I live with young children, so clearly we read favorite books over and over again. Sometimes's it's a good thing...and sometimes not-so-much. One of my recent favorites I re-read was Charlotte's Web. It gets better every time I read it, aloud or alone.
When favorite stories are in our blood, they shape our experiences. From the emotional reactions of experiencing the characters in Charlotte's Web to yelling "No Sittin' on Babies" from Pirates Don't Change Diapers (to Ellen's boys at Benny's Restaurant) to rubbing our tummies and saying "so tasty" like the Wolf in Little Red Riding Hood, familiarity with books serves so many purposes.*
In addition to emotional and social implications from getting books into our blood, there is also the consideration of reading fluency. In my work in Reading Intervention, fluency is something I consider quite a bit. Recently, I have been reading professional books by Tim Rasinski about fluency. One aspect that I think has huge implications are his suggestions for using partner reading and deep readings to impact fluency of the text at hand and those beyond. Much about these instructional strategies is finding ways to recreate home-reading lap experiences and the glorious benefits of the repetition of reading in a classroom setting.

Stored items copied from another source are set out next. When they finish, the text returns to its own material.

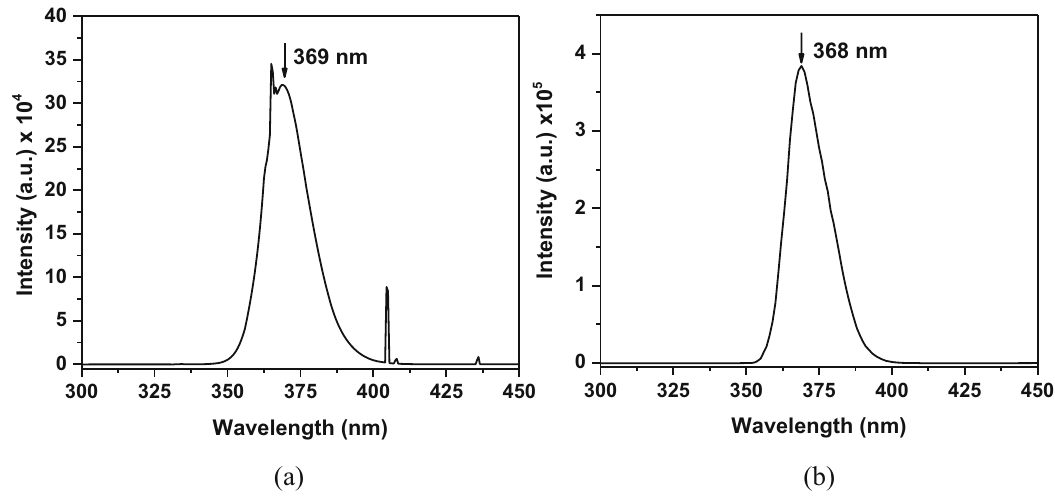
Figure 5: Emission spectra of UV sources used to simulate UV component of sunlight in the experiments with down - conversion materials: ( a ) Insect killer UV black light ( intensity ∼ 8.8 mW/cm 2 ) . ( b ) UV LED fl ashlight ( intensity ∼ 25.6 mW/cm 2 )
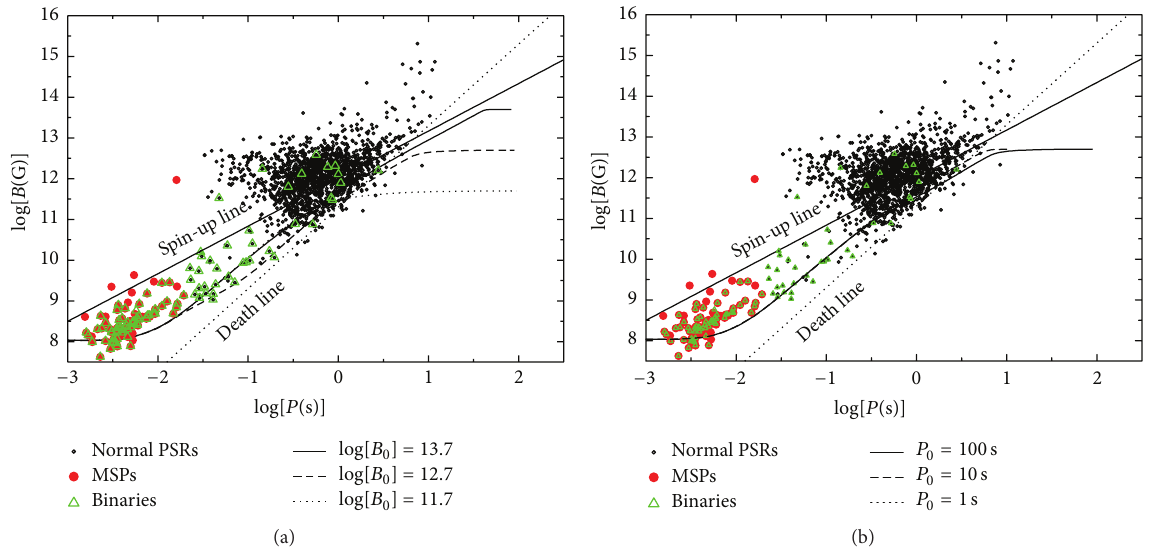
Figure 3: Magnetic field and spin period evolutionary tracks. In (a) tracks are plotted for different initial magnetic fields: 𝐵 0 = 5 × 10 13 G (solid line), 5 × 10 12 G (dash line), and 5 × 10 11 G (dot line), at fixed initial spin period 𝑃 0 = 100 s and accretion rate 10 17 g s −1 . In (b) with different initial periods, 𝑃 0 = 1 s (dotted line), 10 s (dashed line), and 100 s (solid line), at fixed initial field 𝐵 0 = 5 × 10 12 G and accretion rate 10 17 g s −1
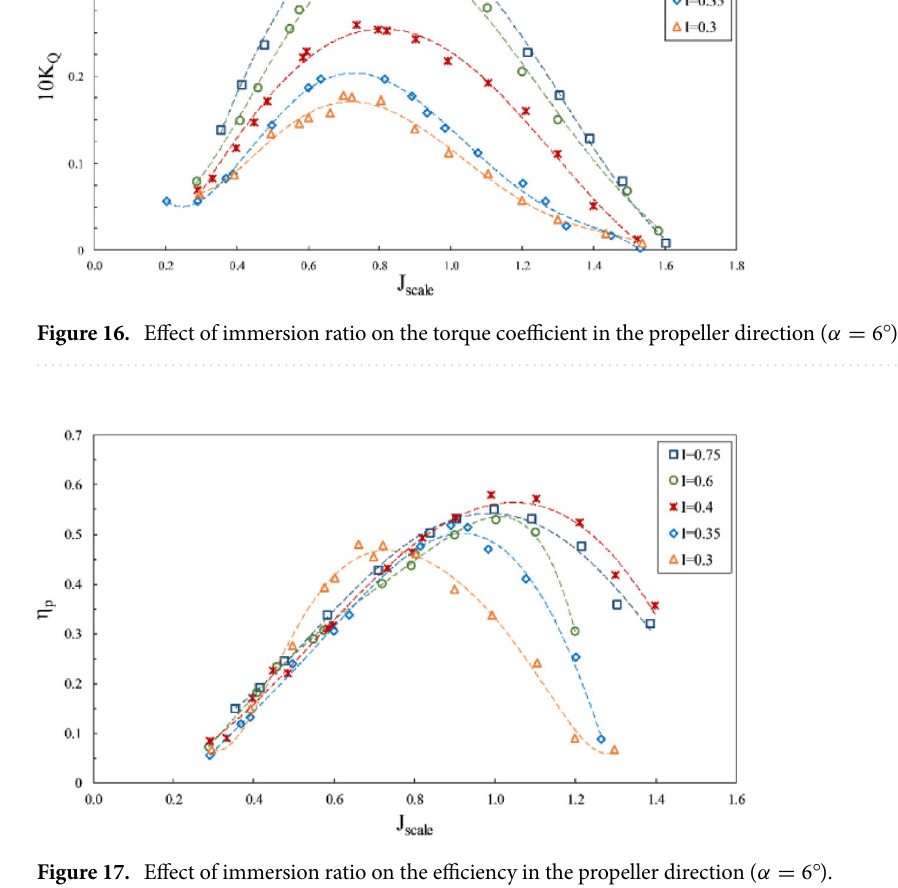
Figure 17. Effect of immersion ratio on the efficiency in the propeller direction ( α = 6 ◦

This makes me think about those books and favorite parts that we read over and over again. Like Terrific Trains when Fran was one. I am a Kitten when Claude was two. Smash Crash when Fran was three. And Library Lion when Claude was almost four. And there's the series books we love: Little Critter, Chester, Mercy Watson, Froggy, Franklin, Frances, Henry and Mudge, Poppleton, Elephant and Piggie. And of course, Chicken Butt.
So when our children say "Read it again," we must!
* I need to stop saying, "Nibble, nibble little mousey. Who's that nibbling on my house-y" from Hansel and Gretel because I sound convincingly like the witch. Perhaps I should also stop checking Claude's finger to see if she's ready to be eaten.